St Lucia through the eyes of the late Nobel Laureate Derek Walcott

  • Beach


  • Culture


  • Discovery


  • Family


The St Lucian poet and playwright Derek Walcott brought the beat of the Caribbean to the literary establishment. He conjured his island again and again in terse poetry and vivid metaphor. Having grown up in relative poverty, his worldwide fame following his Nobel Prize in 1992 enabled him to enjoy in his later years all the delights this high-end destination has to offer. Vocally against the all-inclusive model, Walcott championed hotels that encourage tourists to explore beyond the resort. In an interview with him before he died he told me of the places he loved and those he recommended to visiting friends.

Words by Antonia Windsor


“Castries is the place that holds the most memories for me, because that is where I grew up,” he said. “And the Vigie Peninsula. There used to be a long avenue of palm trees where the airstrip is. It’s quite different now.”Castries is a bustling market town and the capital of the island. In Derek Walcott Square a large sign, bearing an oversized portrait, states that the square was renamed in 1993, the year after he won the Nobel Prize for Literature. Inside the park there are two busts, one of Walcott and one of his fellow Nobel winner, economist Arthur Lewis.

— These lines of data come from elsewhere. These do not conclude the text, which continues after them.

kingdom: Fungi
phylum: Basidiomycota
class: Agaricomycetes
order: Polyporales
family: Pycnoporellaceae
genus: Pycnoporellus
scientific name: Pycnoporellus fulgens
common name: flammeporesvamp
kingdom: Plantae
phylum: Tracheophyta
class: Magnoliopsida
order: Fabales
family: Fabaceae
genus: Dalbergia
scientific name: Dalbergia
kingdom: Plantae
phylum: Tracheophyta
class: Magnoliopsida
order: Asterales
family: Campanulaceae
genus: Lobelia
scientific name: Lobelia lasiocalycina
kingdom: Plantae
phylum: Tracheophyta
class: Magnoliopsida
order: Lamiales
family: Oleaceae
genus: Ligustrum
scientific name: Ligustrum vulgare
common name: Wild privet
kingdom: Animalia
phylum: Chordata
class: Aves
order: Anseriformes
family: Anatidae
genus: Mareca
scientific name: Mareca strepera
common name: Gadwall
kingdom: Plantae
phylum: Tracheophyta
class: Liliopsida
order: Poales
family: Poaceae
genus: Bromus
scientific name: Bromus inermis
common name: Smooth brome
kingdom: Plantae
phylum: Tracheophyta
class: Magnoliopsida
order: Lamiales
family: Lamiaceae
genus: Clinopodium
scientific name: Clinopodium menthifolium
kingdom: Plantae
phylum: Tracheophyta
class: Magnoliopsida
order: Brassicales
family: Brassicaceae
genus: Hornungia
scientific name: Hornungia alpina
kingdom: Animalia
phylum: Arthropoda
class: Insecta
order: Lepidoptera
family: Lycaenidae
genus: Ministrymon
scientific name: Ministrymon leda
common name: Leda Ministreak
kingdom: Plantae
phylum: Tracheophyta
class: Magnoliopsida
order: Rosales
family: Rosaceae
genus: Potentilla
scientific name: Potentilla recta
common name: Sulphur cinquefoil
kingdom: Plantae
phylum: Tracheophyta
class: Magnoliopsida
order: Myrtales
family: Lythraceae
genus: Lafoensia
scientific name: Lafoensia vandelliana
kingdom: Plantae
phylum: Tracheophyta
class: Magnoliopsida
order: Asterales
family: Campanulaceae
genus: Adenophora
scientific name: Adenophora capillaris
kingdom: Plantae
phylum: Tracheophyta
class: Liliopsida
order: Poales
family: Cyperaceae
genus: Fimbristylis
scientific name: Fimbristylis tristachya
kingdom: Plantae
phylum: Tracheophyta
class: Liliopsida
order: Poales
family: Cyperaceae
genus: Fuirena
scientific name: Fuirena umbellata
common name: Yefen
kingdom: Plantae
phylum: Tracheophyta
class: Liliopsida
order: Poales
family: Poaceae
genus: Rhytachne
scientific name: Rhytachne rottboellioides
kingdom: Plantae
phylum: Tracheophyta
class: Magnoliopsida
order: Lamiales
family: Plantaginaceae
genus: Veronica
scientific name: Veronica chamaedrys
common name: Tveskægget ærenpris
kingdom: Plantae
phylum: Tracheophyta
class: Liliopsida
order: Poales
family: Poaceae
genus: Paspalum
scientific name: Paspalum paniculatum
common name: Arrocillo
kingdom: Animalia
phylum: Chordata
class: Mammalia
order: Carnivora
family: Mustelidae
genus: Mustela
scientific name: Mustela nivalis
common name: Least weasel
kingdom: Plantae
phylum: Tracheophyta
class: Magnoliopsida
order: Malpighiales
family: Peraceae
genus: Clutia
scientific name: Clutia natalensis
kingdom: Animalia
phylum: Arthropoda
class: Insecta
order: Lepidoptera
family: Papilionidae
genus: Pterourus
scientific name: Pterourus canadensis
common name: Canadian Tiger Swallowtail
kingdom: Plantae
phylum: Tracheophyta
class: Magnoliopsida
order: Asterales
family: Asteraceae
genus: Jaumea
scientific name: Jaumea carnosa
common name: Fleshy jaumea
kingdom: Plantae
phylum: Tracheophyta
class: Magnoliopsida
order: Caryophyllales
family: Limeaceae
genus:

“Going anywhere was a serious expedition when I was a child,” he recalled. “We occasionally went to Soufriere, the next important town, although it was almost impossible along the mountain roads. They were tortuous. The best way to get there was, and still is, by boat.” By car, it takes 90 minutes lurching down a twisting road to reach Soufriere. The town was established by the French in 1746 and there is still a Gallic whiff air about the place. The pastel-painted wooden buildings with first-floor verandas date back to that time and are remarkably well preserved.

St Lucia is a teardrop-shaped island to the southeast of Martinique in the Lesser Antilles of the Windward Islands. For centuries it changed hands between the British and the French before becoming a British colony in 1848. It achieved independence in 1979. It has palm-fringed white sand beaches, miles of rainforest and the pulse of a laid-back reggae beat. In his poetry, Walcott refers to St Lucia as “a place of light with luminous valleys”, he also often calls it the “horned island”, in reference to the Pitons, the island’s defining mountains. And as much as he realised the importance of tourism to the St Lucian economy, tourists appear in his work “grilling their backs in the noon barbecue”.

“I would encourage people not to keep to the cocoon of their resort. You need to see what life is really like here, meet the locals, listen to the language."

Derek Walcott


“If I had visitors, I’d take them to the sulphur springs just outside Soufriere. Then I’d take them up to Dasheene Restaurant at Ladera.” Walcott said. 

Ladera is a luxury resort without a beach, nestled into the hillside with unrivalled views of the Pitons. All of the wooden rooms have no fourth wall and are open to the scenic expanse outside. At dinner you can sit surrounded by hummingbirds and tuck into fine Caribbean fusion food.

Another place Walcott enjoyed is Memories of Hong Kong, a Chinese restaurant in Rodney Bay close to where he lives. “There’s a hotel down there called the Royal by Rex Hotel and because it is not all-inclusive it has given rise to what we call ‘restaurant row’ – lots of independent businesses that now benefit from tourism and that we locals can enjoy.”